Data for this task —
★ ★ ★ ★ ★ ★ ★
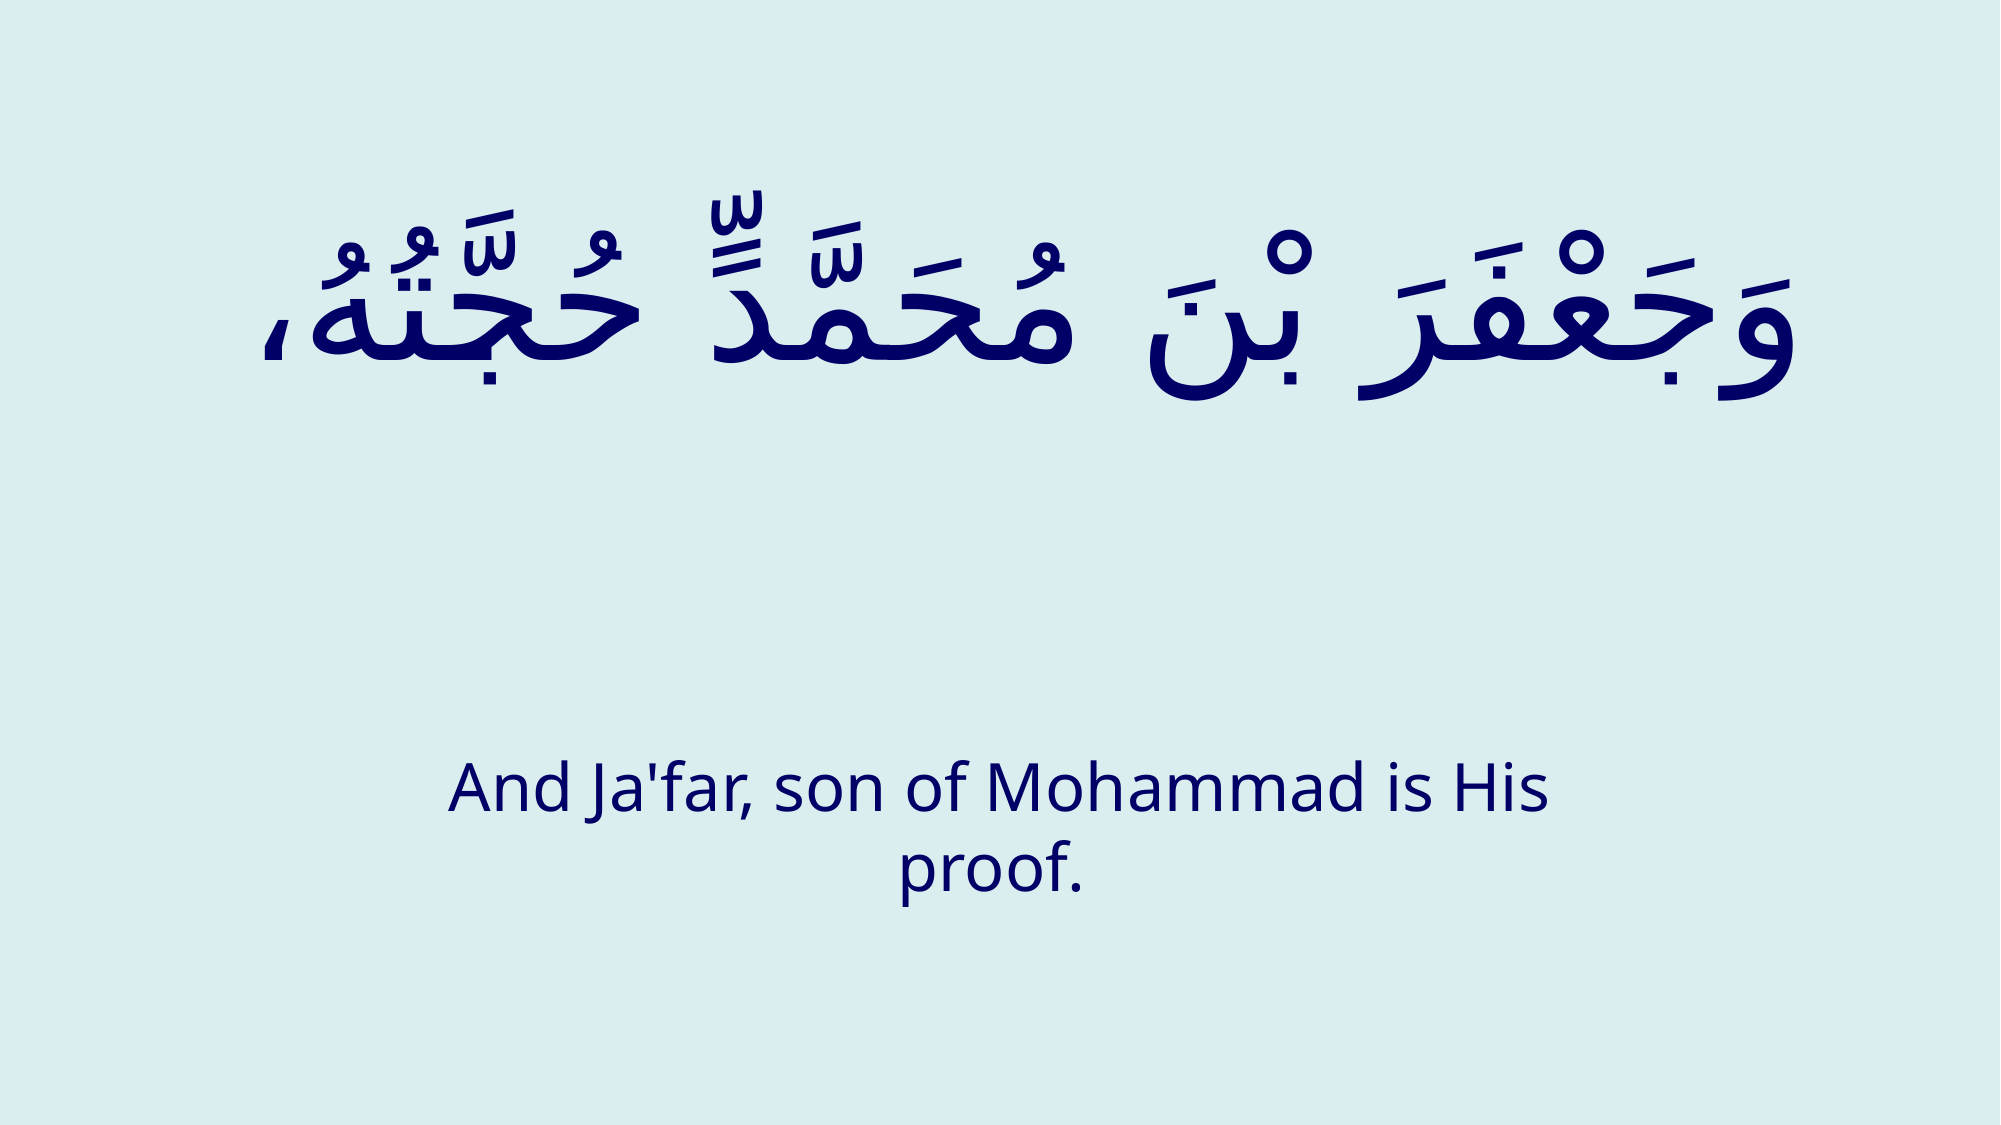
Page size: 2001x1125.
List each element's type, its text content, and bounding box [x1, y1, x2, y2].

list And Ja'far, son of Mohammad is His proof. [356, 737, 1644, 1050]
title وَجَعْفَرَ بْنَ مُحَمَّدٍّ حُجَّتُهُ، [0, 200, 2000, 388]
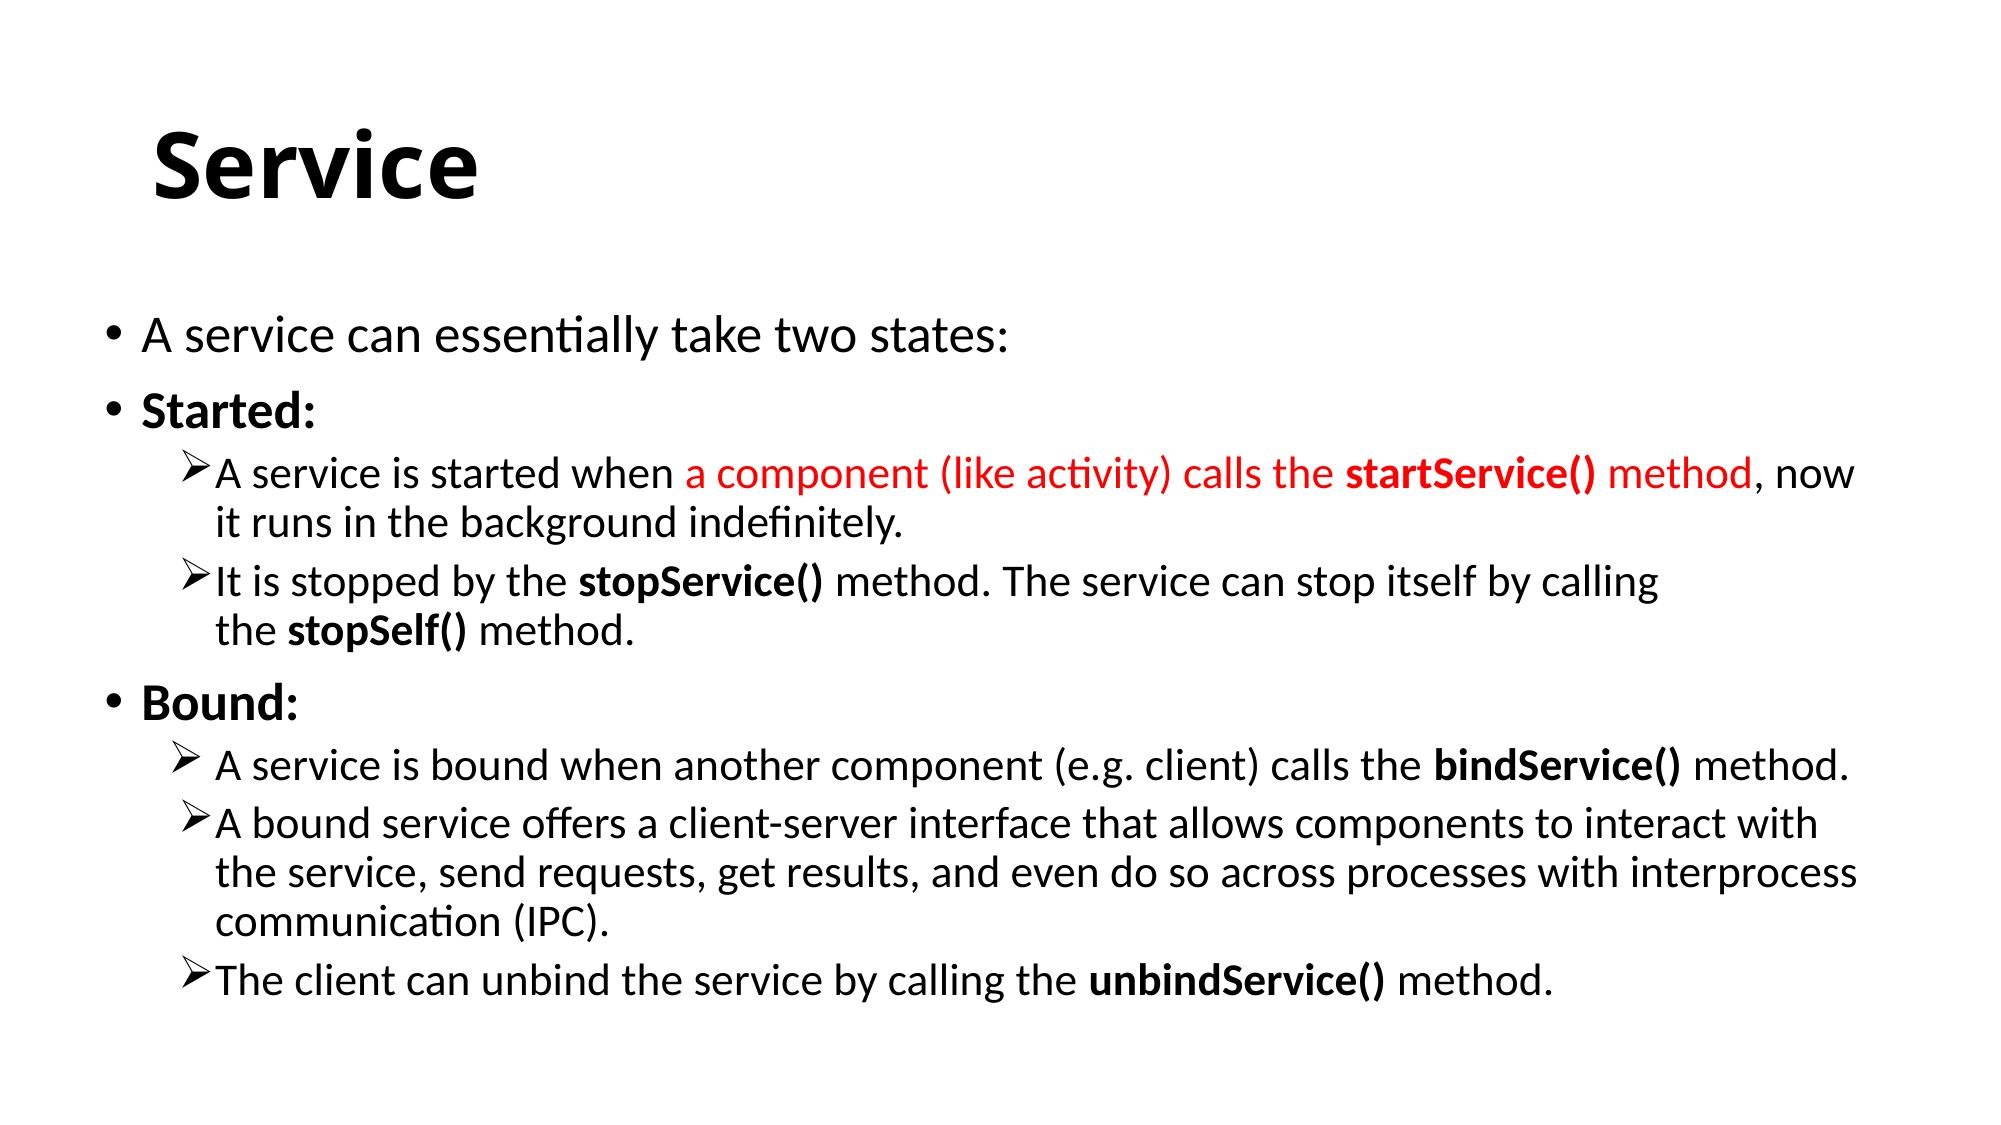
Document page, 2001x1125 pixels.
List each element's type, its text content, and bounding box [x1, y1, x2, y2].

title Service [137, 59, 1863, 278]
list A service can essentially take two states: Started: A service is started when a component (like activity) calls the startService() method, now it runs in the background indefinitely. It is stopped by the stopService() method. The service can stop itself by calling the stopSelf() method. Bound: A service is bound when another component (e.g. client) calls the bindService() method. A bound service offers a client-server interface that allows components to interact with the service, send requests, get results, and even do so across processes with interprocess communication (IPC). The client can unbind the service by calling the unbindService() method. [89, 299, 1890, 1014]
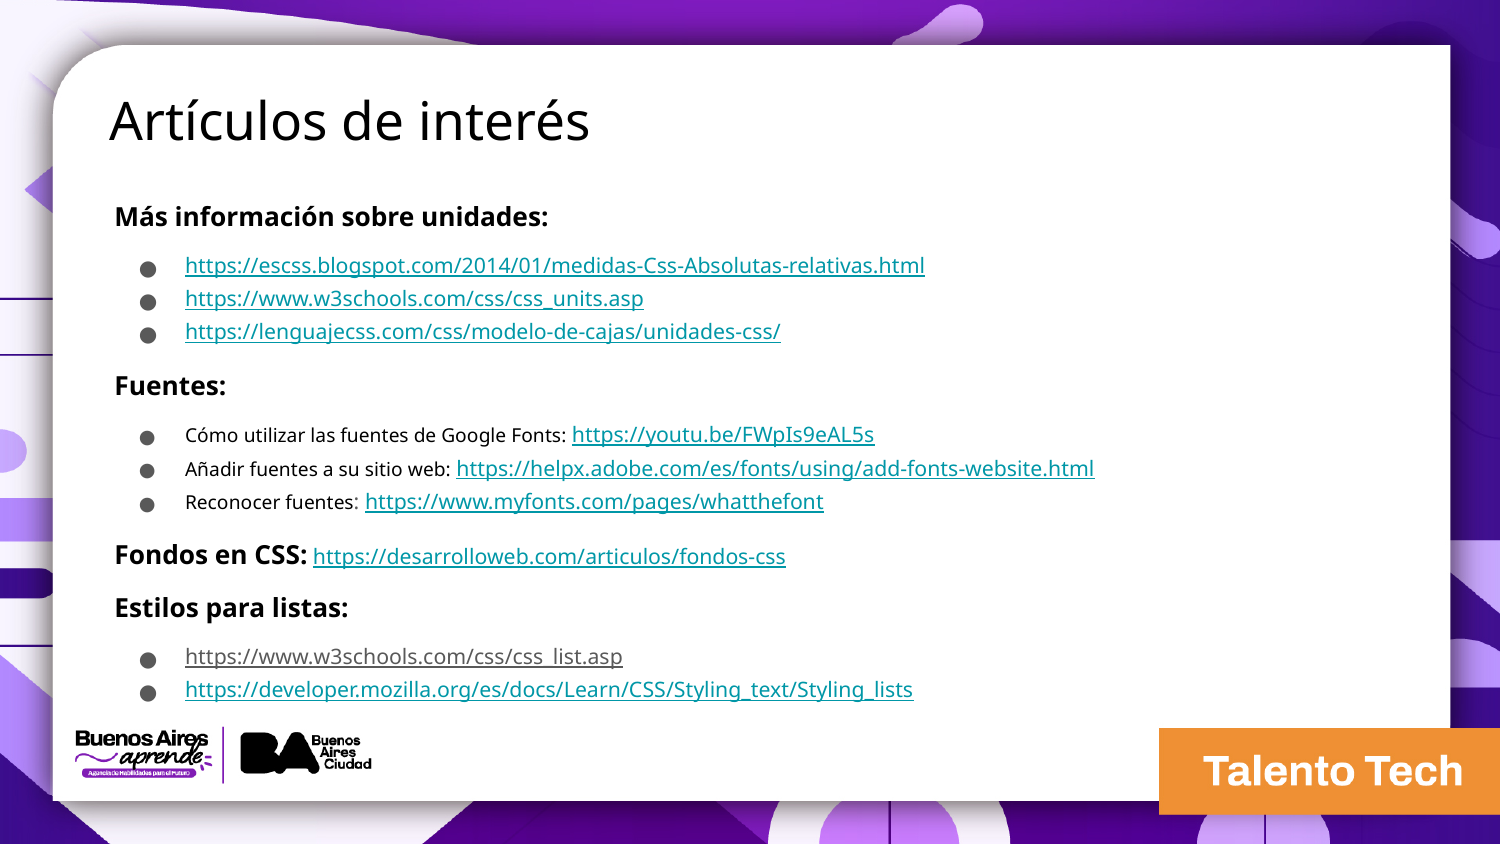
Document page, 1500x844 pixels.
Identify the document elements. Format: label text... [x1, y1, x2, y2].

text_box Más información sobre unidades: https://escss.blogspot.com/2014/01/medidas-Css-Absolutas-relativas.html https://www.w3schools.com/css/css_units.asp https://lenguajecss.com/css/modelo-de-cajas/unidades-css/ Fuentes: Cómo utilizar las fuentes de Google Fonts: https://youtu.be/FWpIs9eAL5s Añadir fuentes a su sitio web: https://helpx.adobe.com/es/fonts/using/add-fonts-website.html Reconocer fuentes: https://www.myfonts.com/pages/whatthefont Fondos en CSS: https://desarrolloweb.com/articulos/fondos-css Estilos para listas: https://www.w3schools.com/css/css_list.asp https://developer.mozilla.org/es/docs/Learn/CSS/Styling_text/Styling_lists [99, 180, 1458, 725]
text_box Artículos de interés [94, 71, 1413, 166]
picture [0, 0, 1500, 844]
★ ★ ★ ★ ★ ★ ★
Job item — Where in the entries above does the word "pixels" appear? Copy each line that has it.

Solution to the problem —
Document page, 2001x1125 pixels.
Document page, 1500x844 pixels.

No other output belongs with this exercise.